> **Job**
Reproduce verbatim the stretch of the entries below that runs from the line containing "#Gouvernance" through the line containing "#Vivre ensemble", including both of those lines.

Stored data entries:
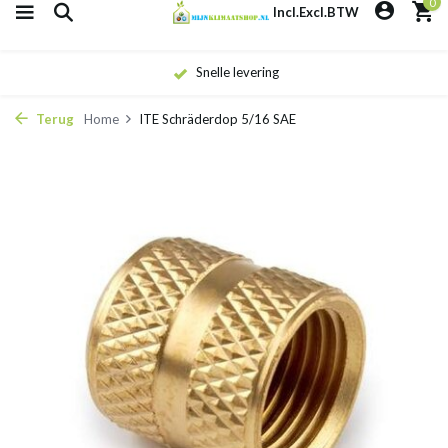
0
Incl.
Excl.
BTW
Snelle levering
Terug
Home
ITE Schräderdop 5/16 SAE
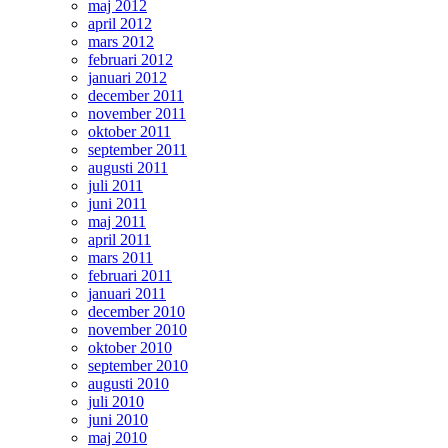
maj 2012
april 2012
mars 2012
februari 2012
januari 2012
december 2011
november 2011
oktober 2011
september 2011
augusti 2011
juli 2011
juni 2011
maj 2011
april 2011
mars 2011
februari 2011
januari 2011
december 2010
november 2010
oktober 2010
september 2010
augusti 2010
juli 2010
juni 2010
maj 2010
--
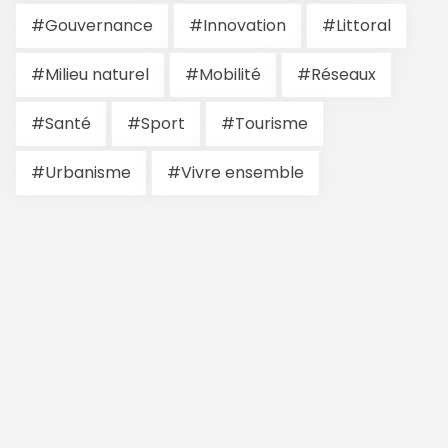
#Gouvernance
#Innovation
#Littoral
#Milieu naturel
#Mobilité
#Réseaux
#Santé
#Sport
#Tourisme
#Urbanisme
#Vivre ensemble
* * *
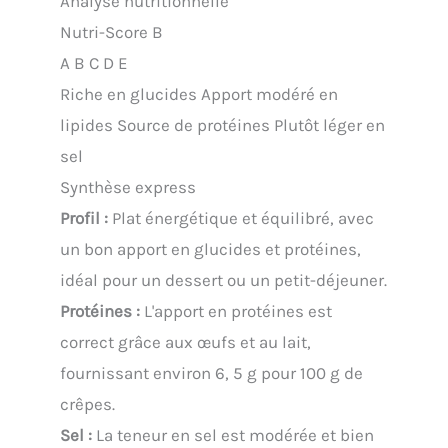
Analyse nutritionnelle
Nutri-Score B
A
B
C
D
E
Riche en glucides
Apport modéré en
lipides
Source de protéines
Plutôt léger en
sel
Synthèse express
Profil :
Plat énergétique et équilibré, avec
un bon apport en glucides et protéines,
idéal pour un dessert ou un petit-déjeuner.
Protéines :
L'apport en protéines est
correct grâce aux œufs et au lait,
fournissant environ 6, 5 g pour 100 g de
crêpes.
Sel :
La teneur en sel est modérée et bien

> **Expected answer**
#Gouvernance
#Innovation
#Littoral
#Milieu naturel
#Mobilité
#Réseaux
#Santé
#Sport
#Tourisme
#Urbanisme
#Vivre ensemble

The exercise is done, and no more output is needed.